Enfin Jean-Luc Mélenchon, qui, au regard des sondages, est actuellement le candidat le plus "installé" de ces dernières semaines. Ici encore, ce n'est pas faire insulte de dire que l'idée d'économie de marché est laissée de côté, le terme de planification convient mieux. Outre le rapport de force européen, une forte probabilité de sortie de l'euro et de l'UE, et en dehors de mesures écologiques importantes, comme le retrait du nucléaire, plan de 100 milliards pour les investissements écologiques, création de 300 000 emplois "maritimes" et des programmes de renationalisation, Jean-Luc Mélenchon évoque également "l'illégitimité" de 50% de la dette du pays, en demandant à la BCE de racheter cette même dette. En effet, la gauche radicale porte bien son nom, il n'y a pas tromperie sur la marchandise.
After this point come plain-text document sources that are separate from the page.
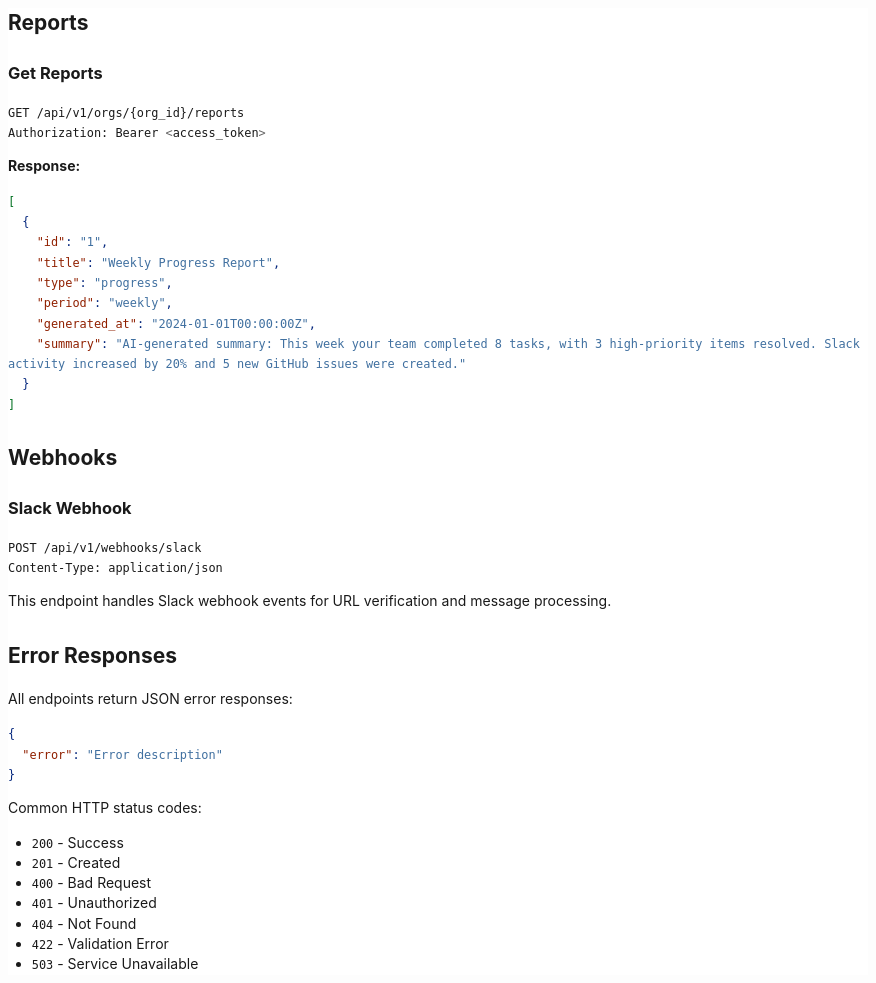 ## Reports

### Get Reports
```bash
GET /api/v1/orgs/{org_id}/reports
Authorization: Bearer <access_token>
```

**Response:**
```json
[
  {
    "id": "1",
    "title": "Weekly Progress Report",
    "type": "progress", 
    "period": "weekly",
    "generated_at": "2024-01-01T00:00:00Z",
    "summary": "AI-generated summary: This week your team completed 8 tasks, with 3 high-priority items resolved. Slack activity increased by 20% and 5 new GitHub issues were created."
  }
]
```

## Webhooks

### Slack Webhook
```bash
POST /api/v1/webhooks/slack
Content-Type: application/json
```

This endpoint handles Slack webhook events for URL verification and message processing.

## Error Responses

All endpoints return JSON error responses:

```json
{
  "error": "Error description"
}
```

Common HTTP status codes:
- `200` - Success
- `201` - Created  
- `400` - Bad Request
- `401` - Unauthorized
- `404` - Not Found
- `422` - Validation Error
- `503` - Service Unavailable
Puisque Jean-Luc Mélenchon préconise, comme Gérard Filoche, de réduire le temps de travail jusqu'à 32 heures hebdomadaires, tout en octroyant une 6e, voire une 7e semaine de congés payés, une augmentation du SMIC de 16%, de limiter les écarts de salaire de 1 à 20, d'interdire les licenciements boursiers etc… l'impression qui se dégage de ces propositions est son aspect miroir à ce que Jean-Luc Mélenchon cherche pourtant à viser ; l'ultralibéralisme. À force de vouloir "mettre au pas" un mouvement qu'il est pourtant possible d'apprivoiser, de maîtriser, d'équilibrer, le candidat de la "France insoumise" offre une vision également ultra, c’est-à-dire complètement déséquilibrée. Le caractère disproportionné de l'avantage donné au capital de l'ultralibéralisme change de camp, il est disproportionné dans l'autre sens, coupant l'herbe sous le pied du moteur économique. Les références explicites de Jean-Luc Mélenchon au Venezuela d'Hugo Chavez sont d'ailleurs sans équivoque à ce sujet.